If you’ve ever wondered why some athletes are great with one team but not so great with another, the difference is usually in their supporting cast. The same philosophy applies to the product management function. Here are three steps to help you get more product management from your product managers. The Playbook:
When your product management function isn’t quite hitting the mark, it’s rarely a people issue. In most cases, it comes down to how the supporting cast is structured.
Here’s a typical scenario and an easy fix that doesn’t require additional headcount.
You have five product managers, each responsible for product planning, functional design, rollout, marketing and sales support. In most cases, each product manager is spending 80% of their time in the weeds doing functional specifications to keep product development moving and managing the crisis of the hour.
The result is no vision of where the market is going, too much focus on the next set of tactical features, and a poor or non-existent rollout effort that buries the product managers further in the weeds to support sales, marketing and client services. You can feel the wheels of progress slowing with each major release.
The 3-Step Fix
- Create a product line manager or portfolio manager position responsible for the direction of your portfolio. This will allow more focus on emerging market trends and product plans that balance existing customer needs with new and more strategic growth-minded solutions. Think of the product line/portfolio manager as the market expert responsible for determining “what” target customers are trying to accomplish (business goals) and “why” those goals are important to their success, and the market opportunity for each proposed solution.

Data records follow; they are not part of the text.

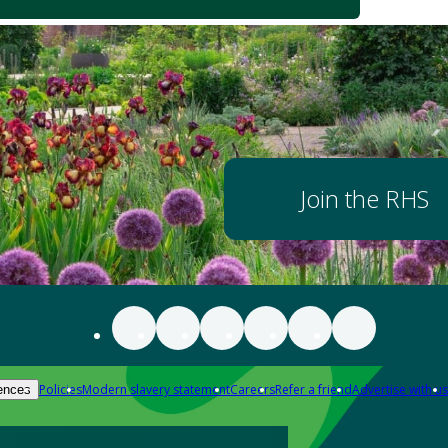
Join the RHS
Policies
Modern slavery statement
Careers
Refer a friend
Advertise with us
ences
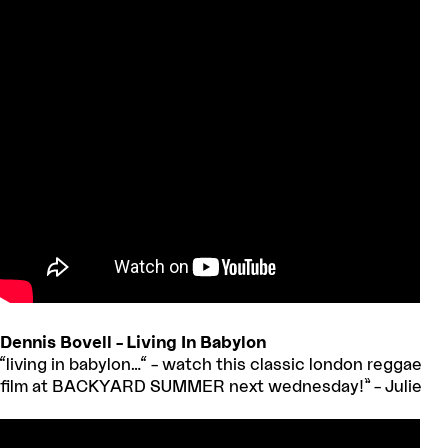
Dennis Bovell – Living In Babylon
“living in babylon…“ – watch this classic london reggae
film at BACKYARD SUMMER next wednesday!” – Julie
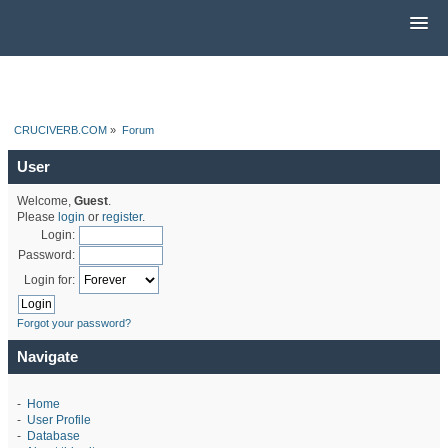
CRUCIVERB.COM
»
Forum
User
Welcome,
Guest
.
Please
login
or
register
.
Login:
Password:
Login for:
Forgot your password?
Navigate
-
Home
-
User Profile
-
Database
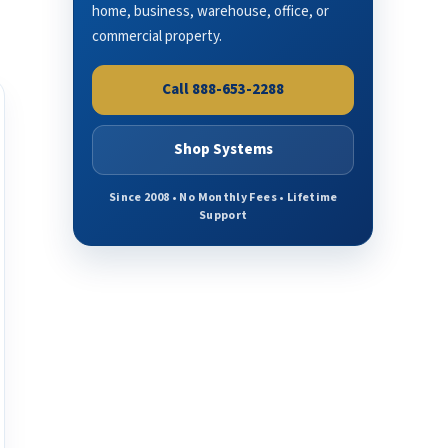
home, business, warehouse, office, or
commercial property.
Call 888-653-2288
Shop Systems
Since 2008 • No Monthly Fees • Lifetime
Support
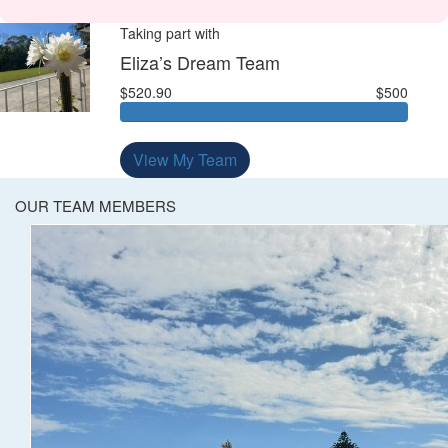
Taking part with
Eliza’s Dream Team
$520.90
$500
View My Team
OUR TEAM MEMBERS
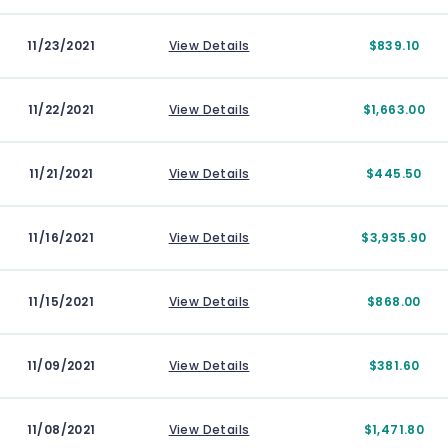
11/23/2021
View Details
$839.10
11/22/2021
View Details
$1,663.00
11/21/2021
View Details
$445.50
11/16/2021
View Details
$3,935.90
11/15/2021
View Details
$868.00
11/09/2021
View Details
$381.60
11/08/2021
View Details
$1,471.80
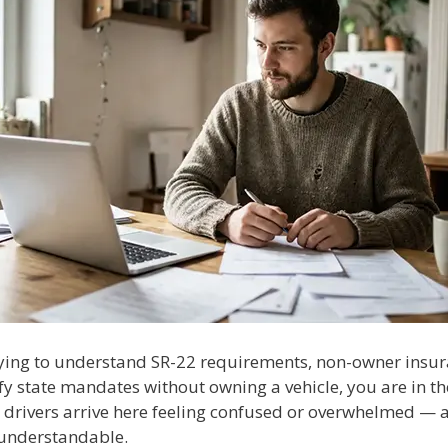
trying to understand SR-22 requirements, non-owner insur
fy state mandates without owning a vehicle, you are in th
 drivers arrive here feeling confused or overwhelmed — a
understandable.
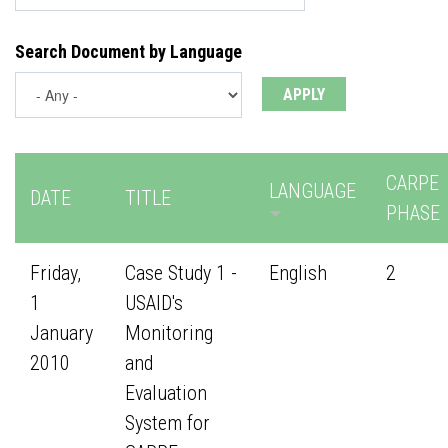
Search Document by Language
CARPE
LANGUAGE
DATE
TITLE
PHASE
Friday,
Case Study 1 -
English
2
1
USAID's
January
Monitoring
2010
and
Evaluation
System for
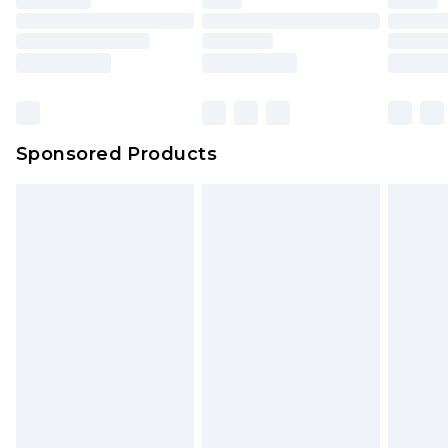
Sponsored Products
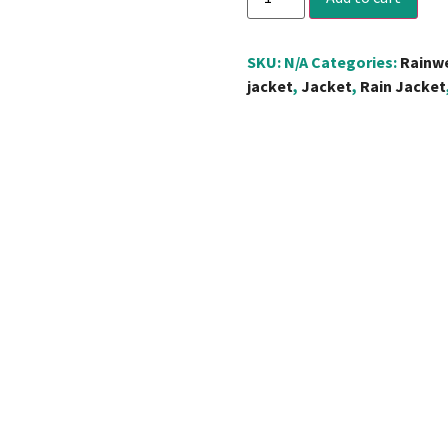
SKU:
N/A
Categories:
Rainw
jacket
,
Jacket
,
Rain Jacket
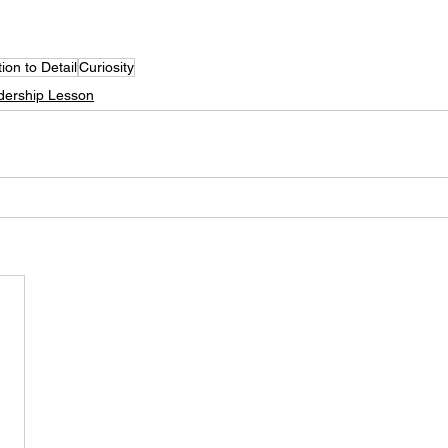
tion to Detail
Curiosity
dership Lesson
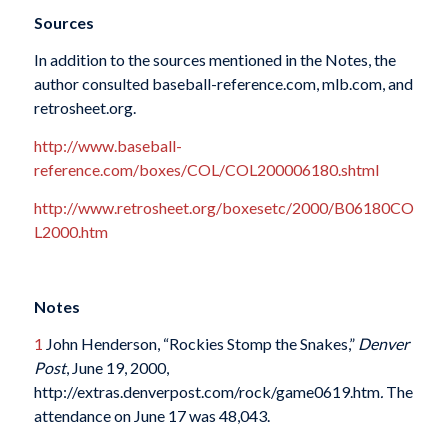
Sources
In addition to the sources mentioned in the Notes, the
author consulted baseball-reference.com, mlb.com, and
retrosheet.org.
http://www.baseball-
reference.com/boxes/COL/COL200006180.shtml
http://www.retrosheet.org/boxesetc/2000/B06180CO
L2000.htm
Notes
1
John Henderson, “Rockies Stomp the Snakes,”
Denver
Post
, June 19, 2000,
http://extras.denverpost.com/rock/game0619.htm
.
The
attendance on June 17 was 48,043.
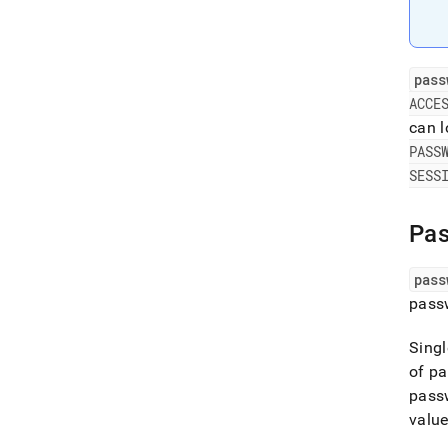
pass
ACCE
can l
PASS
SESS
Pa
pass
passw
Singl
of pa
passw
value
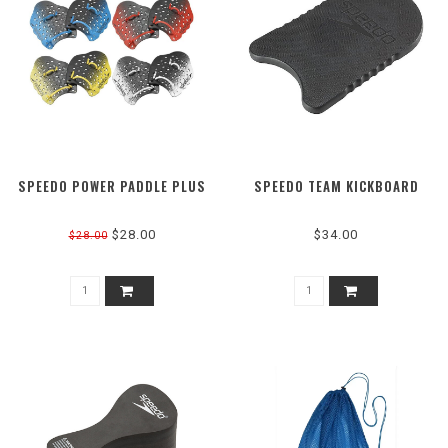
SPEEDO POWER PADDLE PLUS
SPEEDO TEAM KICKBOARD
$28.00
$34.00
$28.00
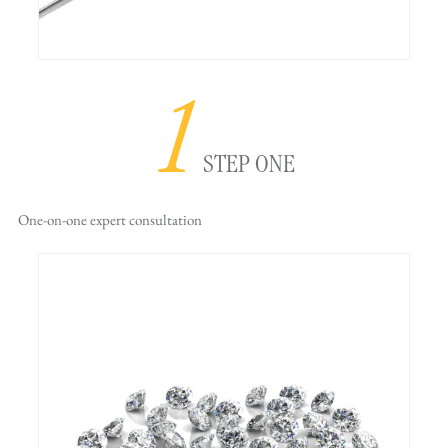
1
STEP ONE
One-on-one
expert consultation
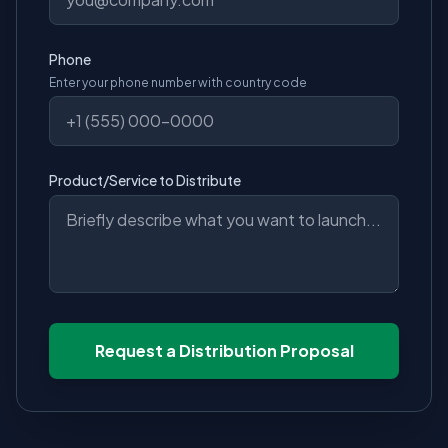
Phone
Enter your phone number with country code
Product/Service to Distribute
Request a Distribution Proposal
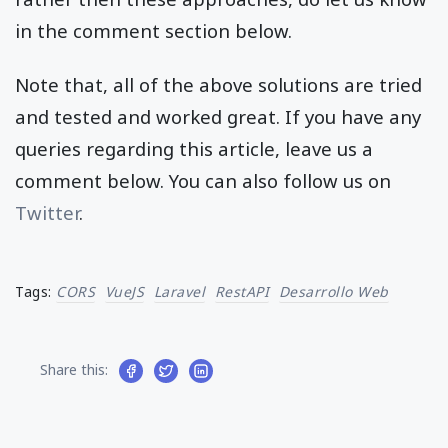
in the comment section below.
Note that, all of the above solutions are tried
and tested and worked great. If you have any
queries regarding this article, leave us a
comment below. You can also follow us on
Twitter
.
Tags:
CORS
VueJS
Laravel
RestAPI
Desarrollo Web
Share this:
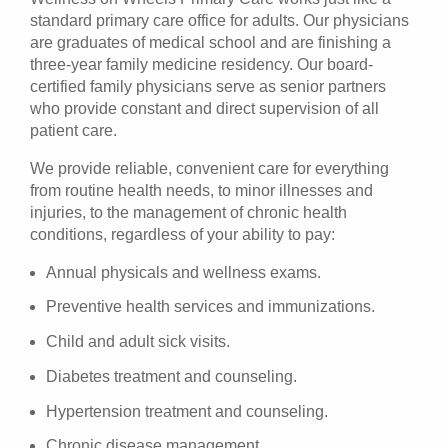
standard primary care office for adults. Our physicians
are graduates of medical school and are finishing a
three-year family medicine residency. Our board-
certified family physicians serve as senior partners
who provide constant and direct supervision of all
patient care.
We provide reliable, convenient care for everything
from routine health needs, to minor illnesses and
injuries, to the management of chronic health
conditions, regardless of your ability to pay:
Annual physicals and wellness exams.
Preventive health services and immunizations.
Child and adult sick visits.
Diabetes treatment and counseling.
Hypertension treatment and counseling.
Chronic disease management.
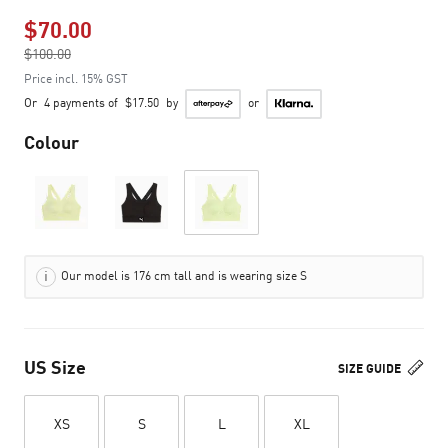
$70.00
Price reduced from
$100.00
to
Price incl. 15% GST
Or
4 payments of
$17.50
by
or
Colour
Our model is 176 cm tall and is wearing size S
US Size
SIZE GUIDE
XS
S
L
XL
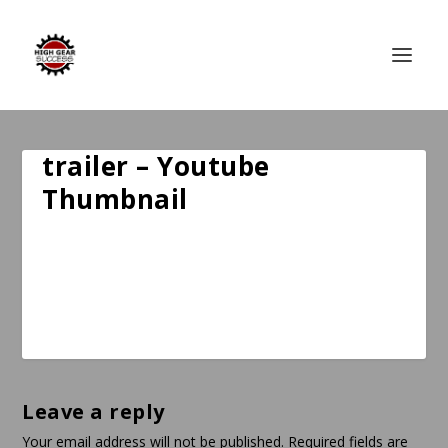
trailer – Youtube
Thumbnail
Leave a reply
Your email address will not be published.
Required fields are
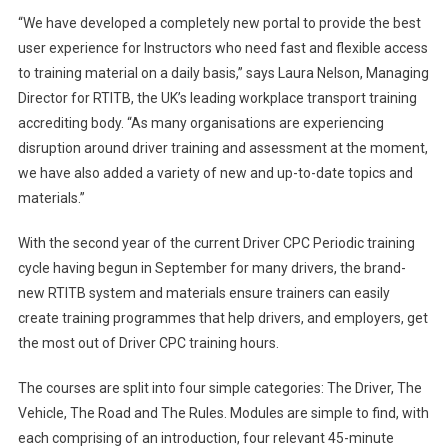
“We have developed a completely new portal to provide the best
user experience for Instructors who need fast and flexible access
to training material on a daily basis,” says Laura Nelson, Managing
Director for RTITB, the UK’s leading workplace transport training
accrediting body. “As many organisations are experiencing
disruption around driver training and assessment at the moment,
we have also added a variety of new and up-to-date topics and
materials.”
With the second year of the current Driver CPC Periodic training
cycle having begun in September for many drivers, the brand-
new RTITB system and materials ensure trainers can easily
create training programmes that help drivers, and employers, get
the most out of Driver CPC training hours.
The courses are split into four simple categories: The Driver, The
Vehicle, The Road and The Rules. Modules are simple to find, with
each comprising of an introduction, four relevant 45-minute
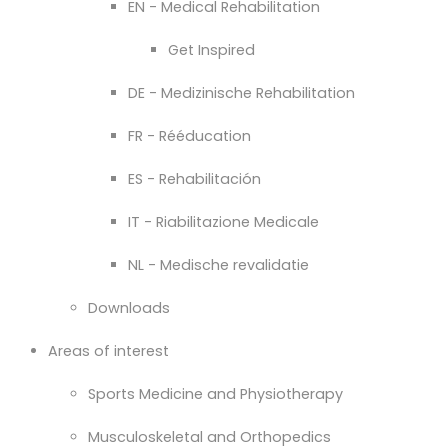
EN - Medical Rehabilitation
Get Inspired
DE - Medizinische Rehabilitation
FR - Rééducation
ES - Rehabilitación
IT - Riabilitazione Medicale
NL - Medische revalidatie
Downloads
Areas of interest
Sports Medicine and Physiotherapy
Musculoskeletal and Orthopedics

- Complement the product line/portfolio manager with three business analysts/product owners who are the product and user process experts responsible for defining “how” product requirements should work to make users quantifiably better at their job. This role is vital to product usability and requires detailed knowledge of how users will interact with the products. It’s also vital to knowledge transfer and internal training of customer service and support personnel so they can be self-sufficient and focus on making customers successful.
- Complement the product line/portfolio manager and business analysts/product owners with a product marketing manager responsible for messaging business value to each market segment and making sure the sales force can talk the talk. The #1 priority of product marketing is to make sure the sales force is proficient at selling the strategic value of existing solutions to maximize short-term revenue.
If everything works according to plan you’ll have higher-value solutions, happier customers, marketing messages that speak to the agendas of buyers, and a sales and services team that can succeed with existing solutions.
More revenue, customer references and a fat sales pipeline make for a fun business.